The third strategy is deploying different sub-autonomous mobility systems rather than a single homogeneous AMS. Between two subsystems, only limited data exchange and connections are allowed so that when a cyber-attack incurs to one subsystem, its negative consequences are contained in the subsystem while other subsystems have high probability of retaining normal functionality. An option to implement this strategy could be using a distributed ledger technology, known as private blockchain, which stores data in a decentralized fashion to maintain security (Mollah et al. 2020; Marvin 2017; Noyes 2016). The idea is similar to the vehicle-level strategy of creating separation in subsection 4.3.1. One way to create subsystems is to have an AMS operator run independent sub-fleets, or mandate competing AMS operators. While market competition is known to benefit AMS users by reducing service price, introducing competing subsystems in AMS brings the additional benefit of enhancing cyber resilience of the overall AMS. The disruption and recovery efforts would be smaller than if the attack spreads over the entire AMS.

Conclusion and future research

The increasing cyber connectivity of vehicles and between vehicles and infrastructure will drastically reshape the way humans move in the coming decades. While the advent of connected mobility—along with the coupled trend of vehicle automation—is expected to benefit travelers and the society by smoothing traffic, improving rider convenience, and reducing accidents, the augmented cyber components in connected and autonomous vehicles and related infrastructure also give rise to the issue of cyber-attacks to the transportation system and how the system can be more resilient to such attacks. It is believed that malicious acts to exploit connected and autonomous vehicles is only a matter of time and will increasingly become a prominent issue in the future of our society.

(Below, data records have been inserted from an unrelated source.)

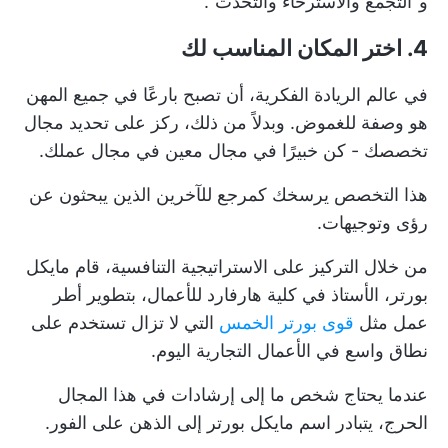
و"التجمع والاسترخاء والتحدث".
4. اختر المكان المناسب لك
في عالم الريادة الفكرية، أن تصبح بارعًا في جميع المهن
هو وصفة للغموض. وبدلاً من ذلك، ركز على تحديد مجال
تخصصك - كن خبيرًا في مجال معين في مجال عملك.
هذا التخصص يرسخك كمرجع للآخرين الذين يبحثون عن
رؤى وتوجيهات.
من خلال التركيز على الاستراتيجية التنافسية، قام مايكل
بورتر، الأستاذ في كلية هارفارد للأعمال، بتطوير أطر
عمل مثل
قوى بورتر الخمس
التي لا تزال تستخدم على
نطاق واسع في الأعمال التجارية اليوم.
عندما يحتاج شخص ما إلى إرشادات في هذا المجال
الحرج، يتبادر اسم مايكل بورتر إلى الذهن على الفور.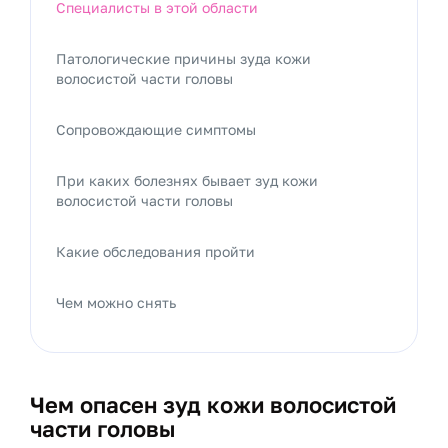
Специалисты в этой области
Патологические причины зуда кожи
волосистой части головы
Сопровождающие симптомы
При каких болезнях бывает зуд кожи
волосистой части головы
Какие обследования пройти
Чем можно снять
Чем опасен зуд кожи волосистой
части головы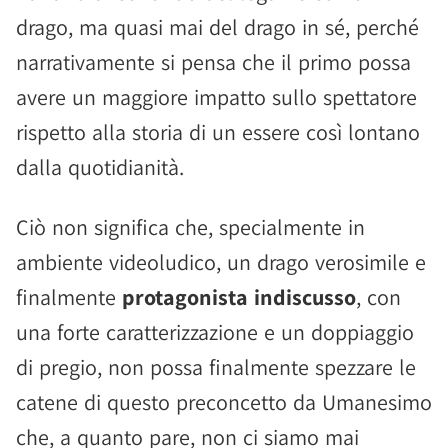
drago, ma quasi mai del drago in sé, perché
narrativamente si pensa che il primo possa
avere un maggiore impatto sullo spettatore
rispetto alla storia di un essere così lontano
dalla quotidianità.
Ciò non significa che, specialmente in
ambiente videoludico, un drago verosimile e
finalmente
protagonista indiscusso
, con
una forte caratterizzazione e un doppiaggio
di pregio, non possa finalmente spezzare le
catene di questo preconcetto da Umanesimo
che, a quanto pare, non ci siamo mai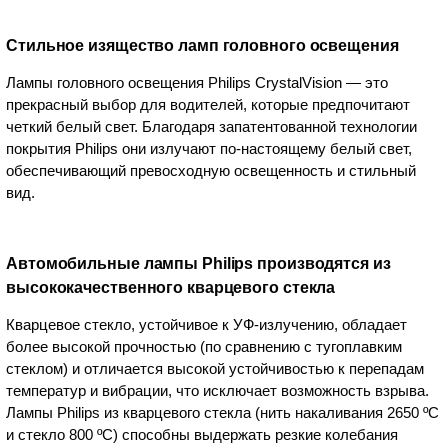
Стильное изящество ламп головного освещения
Лампы головного освещения Philips CrystalVision — это
прекрасный выбор для водителей, которые предпочитают
четкий белый свет. Благодаря запатентованной технологии
покрытия Philips они излучают по-настоящему белый свет,
обеспечивающий превосходную освещенность и стильный
вид.
Автомобильные лампы Philips производятся из
высококачественного кварцевого стекла
Кварцевое стекло, устойчивое к УФ-излучению, обладает
более высокой прочностью (по сравнению с тугоплавким
стеклом) и отличается высокой устойчивостью к перепадам
температур и вибрации, что исключает возможность взрыва.
Лампы Philips из кварцевого стекла (нить накаливания 2650 ºC
и стекло 800 ºC) способны выдержать резкие колебания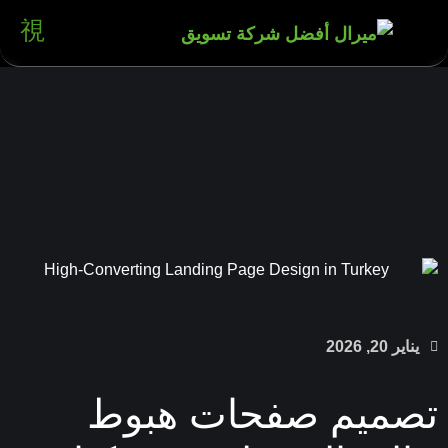
ناير 20, 2026
صميم صفحات هبوط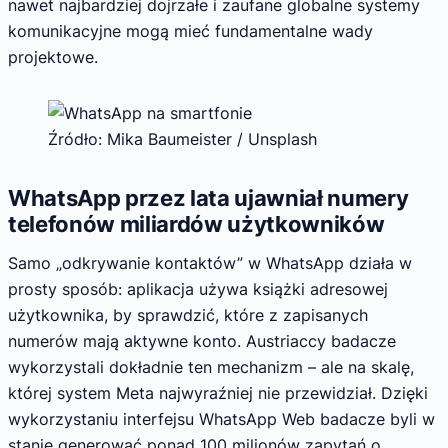
nawet najbardziej dojrzałe i zaufane globalne systemy
komunikacyjne mogą mieć fundamentalne wady
projektowe.
Źródło: Mika Baumeister / Unsplash
WhatsApp przez lata ujawniał numery
telefonów miliardów użytkowników
Samo „odkrywanie kontaktów” w WhatsApp działa w
prosty sposób: aplikacja używa książki adresowej
użytkownika, by sprawdzić, które z zapisanych
numerów mają aktywne konto. Austriaccy badacze
wykorzystali dokładnie ten mechanizm – ale na skalę,
której system Meta najwyraźniej nie przewidział. Dzięki
wykorzystaniu interfejsu WhatsApp Web badacze byli w
stanie generować ponad 100 milionów zapytań o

In view that little attention has been paid to transportation cyber resilience and autonomous vehicles are likely to dominate in the future mobility system, this paper takes a forward-looking approach looking into cyber resilience of AMS. A first-of-its-kind investigation on this topic with a comprehensive literature review is offered. In the investigation, we start by discussing the cyber components and plausible AMS operation scenarios. Then a considerable amount of efforts is devoted to identifying possible cyber-attacks to AMS at both vehicle and system levels. Building upon the literature of resilience and cyber resilience, the discussion moves to the concept of AMS cyber resilience and exploring existing practices to enhance AV cybersecurity, a concept intimately related to AMS cyber resilience. A number of strategies are subsequently investigated toward enhancing AMS cyber resilience. At the vehicle level, creating layers and separation to reduce cyber component connectivity and deploying an independent procedure for data collection and processing are important in vehicle design and manufacturing. At the system level, recommended strategies include keeping redundancy in transportation capacity, maintaining a separate road network, and deploying different sub-autonomous mobility systems. To quantitatively assess the benefits of these strategies, more elaborate, modeling-based research is needed.

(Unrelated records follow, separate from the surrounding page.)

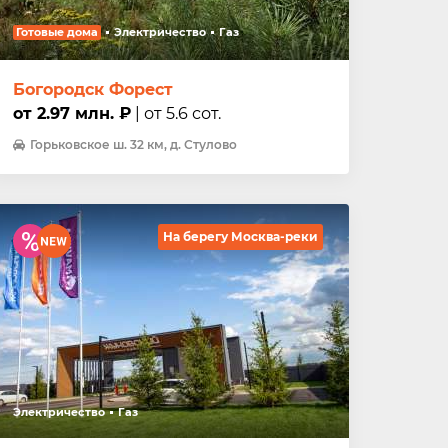
Готовые дома
Электричество
Газ
Богородск Форест
от 2.97 млн. ₽
| от 5.6 сот.
Горьковское ш. 32 км, д. Стулово
На берегу Москва-реки
Электричество
Газ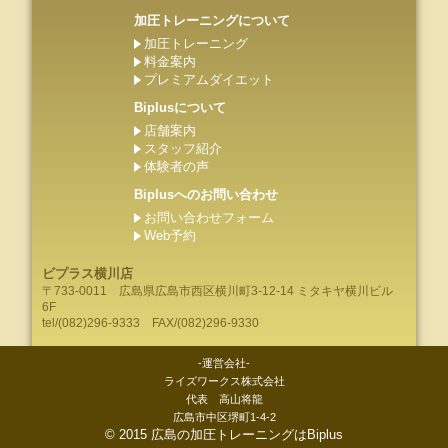
加圧トレーニングについて
加圧トレーニング
料金案内
プレミアムダイエット
Biplusについて
店舗案内
スタッフ紹介
体験者の声
Biplusへのお問い合わせ
お問い合わせフォーム
Web予約
ビプラス横川店
〒733-0011
広島県
広島市
西区横川町3-12-14 ミタキヤ横川ビル
6F
tel/
(082)296-9333
FAX/(082)296-9330
-運営会社-
ライズワークス株式会社
代表 高山将龍
広島市中区堺町1-4-2
©
2015
広島の加圧トレーニングはBiplus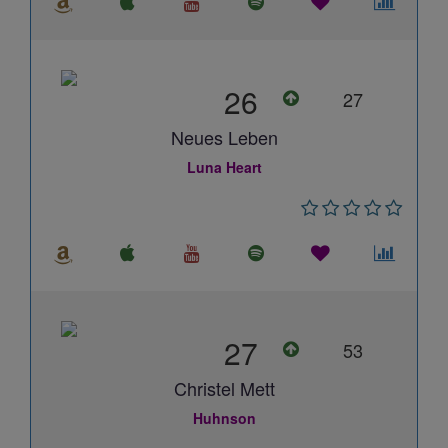
26
27
Neues Leben
Luna Heart
27
53
Christel Mett
Huhnson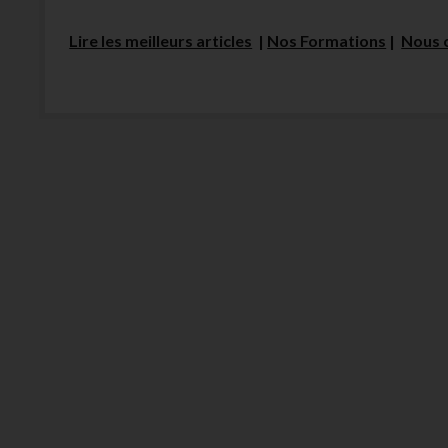
Lire les meilleurs articles
|
Nos Formations
|
Nous 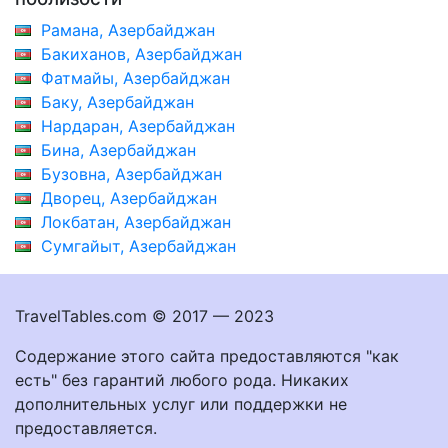
Рамана, Азербайджан
Бакиханов, Азербайджан
Фатмайы, Азербайджан
Баку, Азербайджан
Нардаран, Азербайджан
Бина, Азербайджан
Бузовна, Азербайджан
Дворец, Азербайджан
Локбатан, Азербайджан
Сумгайыт, Азербайджан
TravelTables.com © 2017 — 2023
Содержание этого сайта предоставляются "как
есть" без гарантий любого рода. Никаких
дополнительных услуг или поддержки не
предоставляется.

As AMS differs from today’s transportation system only by the extent of connectivity and automation and the shift from human-driven to autonomous mobility is going to be gradual, today’s transportation can also be informed by the findings, insights, and recommendations obtained in this paper. We hope that the efforts presented in the paper makes a start toward greater understanding cyber resilience of AMS and connected transportation in general. More in-depth investigations can be stimulated in this important but still underappreciated area for a better future of human mobility.